But now that's been beaten. The most depressing place I've been lately is an online dating service.

I can offer several reasons, and will. One is that I'm surprised at how many of the profile bios, the part people will read so this is where you sell yourself, really make yourself shine, are pre-emptive strikes; the tone bordering on angry. Several people make a point that anyone who contacts them must submit photos. One lady offered a reason I never thought of: if you're willing to put a photo of yourself online, you're probably not sneaking around on your wife or girlfriend.

But there are other missives from people who've clearly been burned and want to avoid past disasters. I understand it, yet some of it seems like doing everything you can to prevent a recurrance of World War I and got World War II instead.

Another is irratation at a physical limitation over which I have absolutely no power to change: my height. I'm not short, but I'm not tall either. I'm statistically average. But I've seen a large number of ads, not just on this site but in classifieds in newspapers and Craigslist and any other place where people try to meet by making requests: I'm not over 6 feet tall.

For one, I don't know how much difference it really makes. I can reach the top shelves of my cabinets and anything I really can't get to, there's this thing I have called a step-stool. Other than that, height is mostly useful for seeing over shoulders in crowds. I haven't found other uses. The drawbacks are that clothes sizes are larger and more expensive, it's harder to sit in some cars comfortably, especially with people in the back seat; you're always folded up in theaters, stadium seats, even restaurants where your legs tend to tangle with others, almost never in a good way. If you're really tall, you have a collection of bumps and scars on your head from things that you've hit.

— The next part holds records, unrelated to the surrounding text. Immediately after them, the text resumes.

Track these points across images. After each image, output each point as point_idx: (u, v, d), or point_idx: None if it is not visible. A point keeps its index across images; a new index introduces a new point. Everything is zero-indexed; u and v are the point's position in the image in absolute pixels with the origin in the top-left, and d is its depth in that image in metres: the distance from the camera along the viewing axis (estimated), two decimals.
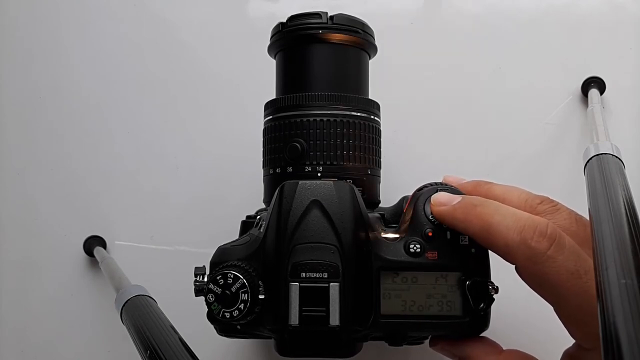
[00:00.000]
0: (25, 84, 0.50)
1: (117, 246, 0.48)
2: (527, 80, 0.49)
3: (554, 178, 0.47)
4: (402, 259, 0.31)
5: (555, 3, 0.49)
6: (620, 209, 0.25)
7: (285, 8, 0.50)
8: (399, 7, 0.50)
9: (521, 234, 0.28)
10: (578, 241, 0.29)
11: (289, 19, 0.35)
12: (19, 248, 0.49)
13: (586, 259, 0.28)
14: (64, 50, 0.51)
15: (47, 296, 0.48)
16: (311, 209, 0.30)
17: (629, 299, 0.19)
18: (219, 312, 0.30)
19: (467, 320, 0.32)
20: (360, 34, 0.35)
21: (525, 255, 0.28)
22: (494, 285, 0.31)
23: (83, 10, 0.51)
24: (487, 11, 0.50)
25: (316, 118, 0.33)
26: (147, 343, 0.29)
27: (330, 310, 0.29)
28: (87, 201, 0.49)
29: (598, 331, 0.19)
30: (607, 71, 0.48)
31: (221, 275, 0.30)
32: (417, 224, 0.32)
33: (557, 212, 0.31)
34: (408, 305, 0.31)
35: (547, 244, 0.27)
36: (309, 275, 0.30)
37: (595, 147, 0.33)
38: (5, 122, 0.50)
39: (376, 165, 0.36)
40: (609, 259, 0.21)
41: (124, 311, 0.34)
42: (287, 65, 0.36)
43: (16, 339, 0.48)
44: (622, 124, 0.47)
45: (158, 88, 0.50)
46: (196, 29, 0.51)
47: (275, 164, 0.34)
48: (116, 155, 0.49)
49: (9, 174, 0.50)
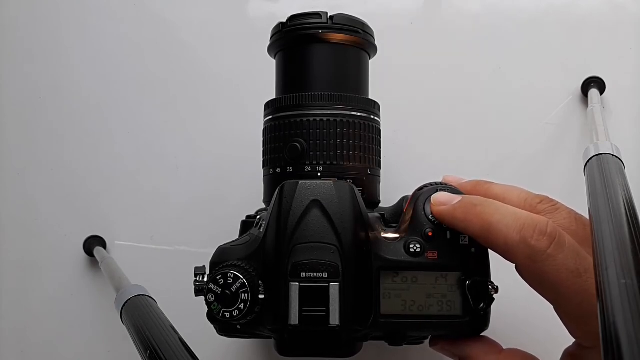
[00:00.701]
0: (25, 84, 0.50)
1: (117, 246, 0.48)
2: (527, 80, 0.49)
3: (554, 178, 0.47)
4: (402, 259, 0.31)
5: (555, 3, 0.49)
6: (620, 209, 0.25)
7: (285, 8, 0.50)
8: (399, 7, 0.50)
9: (521, 232, 0.28)
10: (578, 240, 0.29)
11: (289, 19, 0.35)
12: (19, 248, 0.49)
13: (586, 258, 0.28)
14: (64, 50, 0.51)
15: (47, 296, 0.48)
16: (311, 208, 0.30)
17: (629, 299, 0.19)
18: (219, 312, 0.30)
19: (467, 320, 0.32)
20: (360, 34, 0.35)
21: (525, 254, 0.28)
22: (494, 285, 0.31)
23: (83, 10, 0.51)
24: (487, 11, 0.50)
25: (316, 118, 0.33)
26: (147, 343, 0.29)
27: (330, 310, 0.29)
28: (87, 201, 0.49)
29: (598, 330, 0.19)
30: (607, 71, 0.48)
31: (221, 275, 0.30)
32: (417, 224, 0.32)
33: (556, 212, 0.31)
34: (408, 305, 0.31)
35: (547, 242, 0.27)
36: (309, 275, 0.30)
37: (595, 147, 0.33)
38: (5, 122, 0.50)
39: (376, 165, 0.36)
40: (609, 259, 0.21)
41: (124, 311, 0.34)
42: (287, 65, 0.36)
43: (16, 339, 0.48)
44: (622, 124, 0.47)
45: (158, 88, 0.50)
46: (196, 29, 0.51)
47: (275, 164, 0.34)
48: (116, 155, 0.49)
49: (9, 174, 0.50)
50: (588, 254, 0.28)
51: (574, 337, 0.29)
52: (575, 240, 0.28)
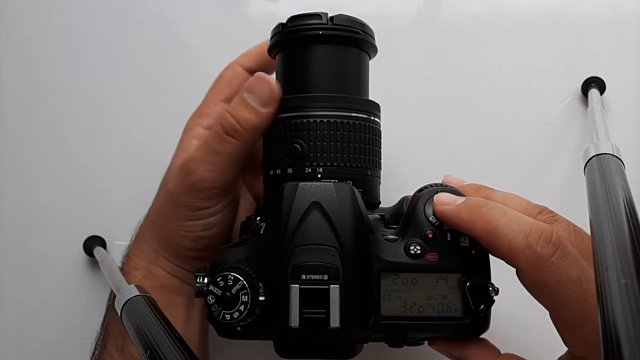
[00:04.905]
0: (25, 84, 0.50)
1: (117, 246, 0.48)
2: (527, 80, 0.49)
3: (554, 178, 0.47)
4: (403, 261, 0.32)
5: (555, 3, 0.49)
6: (620, 209, 0.25)
7: (285, 8, 0.50)
8: (399, 7, 0.50)
9: (527, 238, 0.28)
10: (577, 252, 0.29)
11: (289, 20, 0.35)
12: (19, 248, 0.49)
13: (586, 268, 0.28)
14: (64, 50, 0.51)
15: (47, 296, 0.48)
16: (311, 210, 0.30)
17: (629, 299, 0.19)
18: (220, 314, 0.30)
19: (468, 322, 0.32)
20: (360, 35, 0.35)
21: (530, 259, 0.28)
22: (494, 286, 0.31)
23: (83, 10, 0.51)
24: (487, 11, 0.50)
25: (316, 119, 0.33)
26: (147, 343, 0.29)
27: (330, 312, 0.29)
28: (87, 201, 0.49)
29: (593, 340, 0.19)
30: (607, 71, 0.48)
31: (221, 277, 0.30)
32: (417, 226, 0.32)
33: (556, 223, 0.31)
34: (408, 307, 0.31)
35: (552, 249, 0.28)
36: (309, 277, 0.30)
37: (595, 147, 0.33)
38: (5, 122, 0.50)
39: (376, 166, 0.36)
40: (609, 259, 0.22)
41: (124, 311, 0.34)
42: (287, 66, 0.36)
43: (16, 339, 0.48)
44: (622, 124, 0.47)
45: (158, 88, 0.50)
46: (196, 29, 0.51)
47: (275, 165, 0.34)
48: (116, 155, 0.49)
49: (9, 174, 0.50)
50: (587, 265, 0.28)
51: (567, 345, 0.30)
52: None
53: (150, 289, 0.34)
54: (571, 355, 0.30)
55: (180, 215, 0.35)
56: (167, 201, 0.36)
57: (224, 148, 0.34)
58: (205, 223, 0.35)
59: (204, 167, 0.34)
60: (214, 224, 0.36)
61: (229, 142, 0.34)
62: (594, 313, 0.20)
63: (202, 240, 0.36)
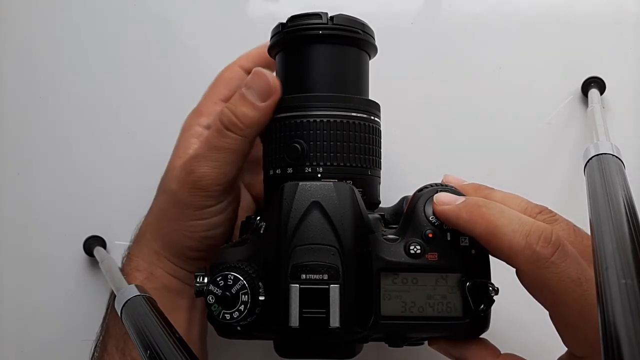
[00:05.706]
0: (25, 84, 0.50)
1: (117, 246, 0.48)
2: (527, 80, 0.49)
3: (554, 178, 0.47)
4: (403, 260, 0.32)
5: (555, 3, 0.49)
6: (620, 209, 0.25)
7: (285, 8, 0.50)
8: (399, 7, 0.50)
9: (527, 238, 0.28)
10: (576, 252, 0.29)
11: (289, 20, 0.35)
12: (19, 248, 0.49)
13: (586, 268, 0.28)
14: (64, 50, 0.51)
15: (47, 296, 0.48)
16: (311, 210, 0.30)
17: (629, 299, 0.19)
18: (220, 314, 0.30)
19: (467, 321, 0.32)
20: (360, 35, 0.35)
21: (530, 259, 0.28)
22: (494, 286, 0.31)
23: (83, 10, 0.51)
24: (487, 11, 0.50)
25: (316, 119, 0.33)
26: (147, 343, 0.29)
27: (330, 312, 0.29)
28: (87, 201, 0.49)
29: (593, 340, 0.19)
30: (607, 71, 0.48)
31: (221, 276, 0.30)
32: (417, 225, 0.32)
33: (555, 223, 0.31)
34: (408, 307, 0.31)
35: (552, 250, 0.28)
36: (309, 276, 0.30)
37: (595, 147, 0.33)
38: (5, 122, 0.50)
39: (376, 166, 0.36)
40: (609, 259, 0.22)
41: (124, 311, 0.34)
42: (287, 66, 0.36)
43: (16, 339, 0.48)
44: (622, 124, 0.47)
45: (158, 88, 0.50)
46: (196, 29, 0.51)
47: (275, 165, 0.34)
48: (116, 155, 0.49)
49: (9, 174, 0.50)
50: (587, 265, 0.28)
51: (567, 345, 0.29)
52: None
53: (152, 291, 0.34)
54: (571, 355, 0.30)
55: (183, 215, 0.35)
56: (170, 202, 0.36)
57: (224, 144, 0.34)
58: (209, 223, 0.36)
59: (206, 164, 0.34)
60: (218, 224, 0.36)
61: (229, 137, 0.34)
62: (594, 313, 0.20)
63: (205, 241, 0.36)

And there's a double-standard to it as well. Women have no problem specifying a height, and even petite women routinely want men 6' or over, as if those extra couple inches meant anything. But if a man put in a demand for a range of bra sizes, there would be outrage.

Enough about height. There's also an unwillingness to want to sell myself like used car. Like a lot of people, I grew up with the rule that you don't blow your own horn, you don't show off, you don't preen. That's a very, very difficult one to get past.

But finally, the big one, the elephant among the mice I've already mentioned, is guilt and my own double-standards.

I think the root problem, after a lot of soul-searching and analysis, is in the pictures. Most people don't look the same in a photo as they do in real life, and usually the photos aren't flattering. In real life we're typically hit with a flurry of impressions: the person's image—from all angles, not just one; there's the voice, the posture, movement, attitude and behavior from broad to minute.

But when you see a photo, you react just a photo. There could be 10,000 words in the profile that make the person sound like the mate of your dreams, but the photo says run away.

I do this is much as anyone, and I'm not proud of it because I'm much a victim of it as perpetrator. I'm not the male version of Anne Ramsey (pictured) but I'm far closer to Ernest Borgnine's Marty than the Roger Moore photo I use as my avatar. I know that I am judged on my looks. In person I can try and save things with personality, but just a photo would sink me before I even cast off.

But I feel guilty when I do the same thing. The dating company gave me a group of "matches" to sift through, and I immediately tossed out some based on nothing but the photo.

I have met women who are not, shall we say, fine physical specimens yet I found them attractive. But the difference was that I met them in person, where I could see them from all angles, hear them talk and interact and be a full-bodied individual rather than just a (usually poor) 2-D image on the screen.

All that makes me think that this is just a disaster of a system. Things were better when there were ice cream socials and local mixers, where you met other "available" people in the flesh instead of just pixels. Internet dating is the 21st century equivalent of 19th century mail-order brides. Look through the catalog, find one you like and write a letter...

And I suspect the long-term results are about the same.